TASKS AND EXERCISES:
(A) Please reproduce the passage of the article on liquid crystal elastomers from "Fowler, White and" up to and including "and light methods.", with no changes.
(B) Resume the article on liquid crystal elastomers where it stops, and continue it past its last sentence.

EXCERPTED TEXT:
::::::::::

Liquid crystal elastomers undergoing directional actuation and deformation in response to electrical fields
Hayden Fowler, a graduate student in Gallogly Professor Timothy White’s Responsive and Programmable Materials Group, is the first author on a research paper published in Advanced Materials concerning the temperature-independent electrical actuation of liquid crystal elastomers (LCEs), which are soft, stimuli-responsive materials with potential applications in soft robotics, artificial muscles and more.
These LCEs are crosslinked polymer networks of rod-like units whose orientation enables the control of their formations, including directional actuation and 3-D deformations. Heat and light have traditionally been used as stimuli to control LCEs in laboratory environments, but are not viable in independent devices due to poor efficiency and responsiveness.
Fowler took inspiration from nature in tackling this research challenge.
“Many naturally occurring systems can efficiently and effectively convert input energy into mechanical response,” Fowler said. “For example, the human hand integrates sensing, structure and actuation to accomplish high force as well as gentle dexterity. However, it is an ongoing challenge to incorporate all these capabilities into man-made or robotic systems.”
Fowler, White and their partners sought to apply a controlled electric field to manipulate the LCEs. They applied electrodes to opposite sides of an LCE formation. Because LCEs can be aligned and directed, they expanded in “softer” directions with response times much faster than traditional heat and light methods.
“I have really enjoyed working with Hayden thus far on their research,” said White. “They did a great job to drive this difficult project to completion. Hayden worked closely with Dr. Philipp Rothemund of the Keplinger group to quickly come up a learning curve in this new area of research for my group. I’m excited to see where Hayden takes their research as they finalize their PhD.”

::::::::::

Saved data entries:
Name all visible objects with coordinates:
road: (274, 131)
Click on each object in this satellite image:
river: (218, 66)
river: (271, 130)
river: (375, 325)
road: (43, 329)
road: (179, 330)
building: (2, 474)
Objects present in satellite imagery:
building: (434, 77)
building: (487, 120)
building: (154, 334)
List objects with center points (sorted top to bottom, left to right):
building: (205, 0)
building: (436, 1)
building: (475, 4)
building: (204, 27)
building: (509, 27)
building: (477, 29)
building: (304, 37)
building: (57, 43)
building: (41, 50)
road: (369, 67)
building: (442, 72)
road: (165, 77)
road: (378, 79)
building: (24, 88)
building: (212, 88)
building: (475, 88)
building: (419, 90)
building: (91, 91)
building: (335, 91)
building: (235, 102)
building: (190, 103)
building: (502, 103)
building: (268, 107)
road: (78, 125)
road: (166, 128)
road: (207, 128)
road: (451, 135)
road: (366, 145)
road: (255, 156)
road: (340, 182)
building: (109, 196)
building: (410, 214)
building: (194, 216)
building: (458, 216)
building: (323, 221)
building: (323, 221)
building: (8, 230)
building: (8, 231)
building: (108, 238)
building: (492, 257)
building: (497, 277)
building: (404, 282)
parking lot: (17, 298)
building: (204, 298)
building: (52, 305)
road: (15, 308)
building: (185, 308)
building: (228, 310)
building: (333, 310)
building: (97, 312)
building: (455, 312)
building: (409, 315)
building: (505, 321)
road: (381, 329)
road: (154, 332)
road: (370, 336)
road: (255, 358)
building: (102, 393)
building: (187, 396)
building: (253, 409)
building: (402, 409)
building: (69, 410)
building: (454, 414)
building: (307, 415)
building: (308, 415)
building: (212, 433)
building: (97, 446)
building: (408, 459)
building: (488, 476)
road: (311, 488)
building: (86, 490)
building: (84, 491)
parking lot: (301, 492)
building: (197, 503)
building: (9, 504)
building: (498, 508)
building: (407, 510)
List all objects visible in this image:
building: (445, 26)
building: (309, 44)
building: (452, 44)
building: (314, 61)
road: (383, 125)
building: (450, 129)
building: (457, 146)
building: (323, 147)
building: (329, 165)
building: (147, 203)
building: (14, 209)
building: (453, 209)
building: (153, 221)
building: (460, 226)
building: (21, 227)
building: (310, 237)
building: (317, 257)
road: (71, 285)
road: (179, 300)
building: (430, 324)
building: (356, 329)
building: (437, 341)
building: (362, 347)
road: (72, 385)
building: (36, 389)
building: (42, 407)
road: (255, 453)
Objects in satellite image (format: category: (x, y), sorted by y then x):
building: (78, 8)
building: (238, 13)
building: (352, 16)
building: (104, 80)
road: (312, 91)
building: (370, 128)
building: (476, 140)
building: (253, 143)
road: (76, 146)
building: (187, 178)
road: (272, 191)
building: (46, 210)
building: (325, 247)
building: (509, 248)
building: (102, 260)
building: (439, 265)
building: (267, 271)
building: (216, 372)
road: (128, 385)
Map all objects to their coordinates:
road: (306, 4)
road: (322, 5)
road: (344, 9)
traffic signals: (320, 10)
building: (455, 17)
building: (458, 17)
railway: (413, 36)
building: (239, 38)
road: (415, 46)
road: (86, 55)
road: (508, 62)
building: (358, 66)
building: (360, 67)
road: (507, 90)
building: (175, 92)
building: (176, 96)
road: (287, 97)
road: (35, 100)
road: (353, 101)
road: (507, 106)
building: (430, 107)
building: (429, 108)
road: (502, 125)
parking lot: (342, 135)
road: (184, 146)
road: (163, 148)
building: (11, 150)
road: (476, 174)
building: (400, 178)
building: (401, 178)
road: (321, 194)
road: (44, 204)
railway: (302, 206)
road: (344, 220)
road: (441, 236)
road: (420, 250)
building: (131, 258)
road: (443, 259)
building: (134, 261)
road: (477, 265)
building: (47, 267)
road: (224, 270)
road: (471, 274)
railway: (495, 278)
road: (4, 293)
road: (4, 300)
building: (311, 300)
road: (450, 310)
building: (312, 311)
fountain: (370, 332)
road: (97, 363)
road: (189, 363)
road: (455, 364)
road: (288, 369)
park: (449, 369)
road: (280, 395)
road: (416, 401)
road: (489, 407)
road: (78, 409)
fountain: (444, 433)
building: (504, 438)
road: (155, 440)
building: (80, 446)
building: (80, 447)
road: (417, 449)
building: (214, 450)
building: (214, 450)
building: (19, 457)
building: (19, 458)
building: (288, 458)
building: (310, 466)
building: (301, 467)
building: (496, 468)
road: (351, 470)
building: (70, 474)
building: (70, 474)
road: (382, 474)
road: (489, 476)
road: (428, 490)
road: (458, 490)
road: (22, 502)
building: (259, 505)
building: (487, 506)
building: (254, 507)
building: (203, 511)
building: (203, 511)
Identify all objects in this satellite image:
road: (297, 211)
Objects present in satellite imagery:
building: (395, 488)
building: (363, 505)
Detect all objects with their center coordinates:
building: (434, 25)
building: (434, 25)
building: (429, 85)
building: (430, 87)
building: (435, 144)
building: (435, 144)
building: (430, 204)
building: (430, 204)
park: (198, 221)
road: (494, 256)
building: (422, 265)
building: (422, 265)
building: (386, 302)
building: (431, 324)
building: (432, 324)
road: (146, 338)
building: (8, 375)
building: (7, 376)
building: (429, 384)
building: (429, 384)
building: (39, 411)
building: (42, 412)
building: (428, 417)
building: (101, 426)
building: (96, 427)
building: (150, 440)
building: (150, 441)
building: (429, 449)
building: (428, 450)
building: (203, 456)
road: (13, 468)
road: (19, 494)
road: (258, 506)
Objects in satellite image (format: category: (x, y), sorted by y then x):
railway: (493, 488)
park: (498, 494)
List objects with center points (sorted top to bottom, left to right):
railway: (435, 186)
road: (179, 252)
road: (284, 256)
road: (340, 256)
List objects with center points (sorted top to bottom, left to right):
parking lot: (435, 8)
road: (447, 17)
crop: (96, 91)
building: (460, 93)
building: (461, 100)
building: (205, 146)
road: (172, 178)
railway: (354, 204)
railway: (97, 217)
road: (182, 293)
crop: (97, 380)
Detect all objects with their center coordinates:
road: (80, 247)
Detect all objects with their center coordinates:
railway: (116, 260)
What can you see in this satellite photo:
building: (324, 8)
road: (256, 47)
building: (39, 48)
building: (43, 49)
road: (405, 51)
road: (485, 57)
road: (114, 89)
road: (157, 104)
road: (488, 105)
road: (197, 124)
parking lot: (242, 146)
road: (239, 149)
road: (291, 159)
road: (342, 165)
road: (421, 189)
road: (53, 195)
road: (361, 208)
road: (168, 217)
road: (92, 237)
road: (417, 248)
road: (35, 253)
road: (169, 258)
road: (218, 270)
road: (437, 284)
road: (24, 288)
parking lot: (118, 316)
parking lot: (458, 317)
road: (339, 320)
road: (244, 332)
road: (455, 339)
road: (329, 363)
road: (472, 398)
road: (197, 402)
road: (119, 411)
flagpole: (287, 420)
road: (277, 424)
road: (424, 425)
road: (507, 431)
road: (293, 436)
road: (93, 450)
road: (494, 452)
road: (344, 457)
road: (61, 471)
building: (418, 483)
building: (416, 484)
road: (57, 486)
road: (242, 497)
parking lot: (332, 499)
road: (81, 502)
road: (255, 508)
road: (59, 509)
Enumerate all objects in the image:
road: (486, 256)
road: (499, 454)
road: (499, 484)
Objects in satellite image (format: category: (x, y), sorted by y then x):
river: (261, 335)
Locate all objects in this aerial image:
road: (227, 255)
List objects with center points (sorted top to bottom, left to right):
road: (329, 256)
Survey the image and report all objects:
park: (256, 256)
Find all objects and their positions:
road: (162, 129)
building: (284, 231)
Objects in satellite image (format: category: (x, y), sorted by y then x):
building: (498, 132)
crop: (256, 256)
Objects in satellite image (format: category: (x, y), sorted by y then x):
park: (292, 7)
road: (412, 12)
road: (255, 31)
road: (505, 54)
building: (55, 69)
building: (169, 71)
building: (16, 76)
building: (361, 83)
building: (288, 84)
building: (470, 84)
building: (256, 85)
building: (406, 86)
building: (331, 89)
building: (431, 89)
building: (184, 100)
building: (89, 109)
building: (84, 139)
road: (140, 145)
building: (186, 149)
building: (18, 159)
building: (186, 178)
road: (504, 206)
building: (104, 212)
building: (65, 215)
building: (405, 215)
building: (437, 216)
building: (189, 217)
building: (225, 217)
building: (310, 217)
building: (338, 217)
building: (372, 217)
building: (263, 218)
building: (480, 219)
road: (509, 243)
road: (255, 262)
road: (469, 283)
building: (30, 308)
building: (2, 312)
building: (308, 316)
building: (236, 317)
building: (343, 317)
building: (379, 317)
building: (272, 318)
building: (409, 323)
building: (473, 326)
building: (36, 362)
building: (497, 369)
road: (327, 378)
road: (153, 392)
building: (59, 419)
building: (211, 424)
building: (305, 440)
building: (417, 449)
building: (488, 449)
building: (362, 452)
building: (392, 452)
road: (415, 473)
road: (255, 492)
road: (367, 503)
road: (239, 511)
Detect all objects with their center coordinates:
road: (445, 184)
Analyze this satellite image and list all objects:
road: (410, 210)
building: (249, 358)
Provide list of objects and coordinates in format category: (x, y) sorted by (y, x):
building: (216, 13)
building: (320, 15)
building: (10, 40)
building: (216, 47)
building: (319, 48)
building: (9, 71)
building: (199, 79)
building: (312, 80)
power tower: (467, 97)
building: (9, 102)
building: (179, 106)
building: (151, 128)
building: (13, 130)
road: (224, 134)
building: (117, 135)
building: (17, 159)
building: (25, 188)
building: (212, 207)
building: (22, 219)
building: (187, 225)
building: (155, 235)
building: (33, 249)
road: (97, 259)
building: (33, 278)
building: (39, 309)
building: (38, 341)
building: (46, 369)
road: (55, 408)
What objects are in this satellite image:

::::::::::

RESPONSE LIST:
(A)
Fowler, White and their partners sought to apply a controlled electric field to manipulate the LCEs. They applied electrodes to opposite sides of an LCE formation. Because LCEs can be aligned and directed, they expanded in “softer” directions with response times much faster than traditional heat and light methods.

(B)
Professor Christoph Keplinger and his postdoctoral associate Philipp Rothemund of the Max Planck Institute for Intelligent Systems in Stuttgart, Germany provided essential contributions to the research.
“Keplinger and Rothemund were instrumental in bringing me up the learning curve on this project, and Rothemund contributed his knowledge of modeling these types of actuators to theoretically predict their performance based purely on the physical, measurable properties of the materials,” Fowler said.
White is an expert in synthesis and alignment of LCE materials, Fowler said, noting his knowledge gained at the Air Force Research Lab helped push the project forward. They credited White’s group and the Department of Chemical and Biological Engineering as possessing unique strengths in processing and characterizing the materials used in the research. White’s group was also prepared to test and evaluate performance in materials actuator applications.
“One of my goals is to improve the materials chemistry, and therefore the performance, of these actuators,” Fowler said. “I am interested in probing the effects of network structure, processing, phase behavior and monomer content on the properties of the material that affect their performance as electromechanical actuators. These include but are not limited to the material’s recoverability, dielectric properties and stiffness.”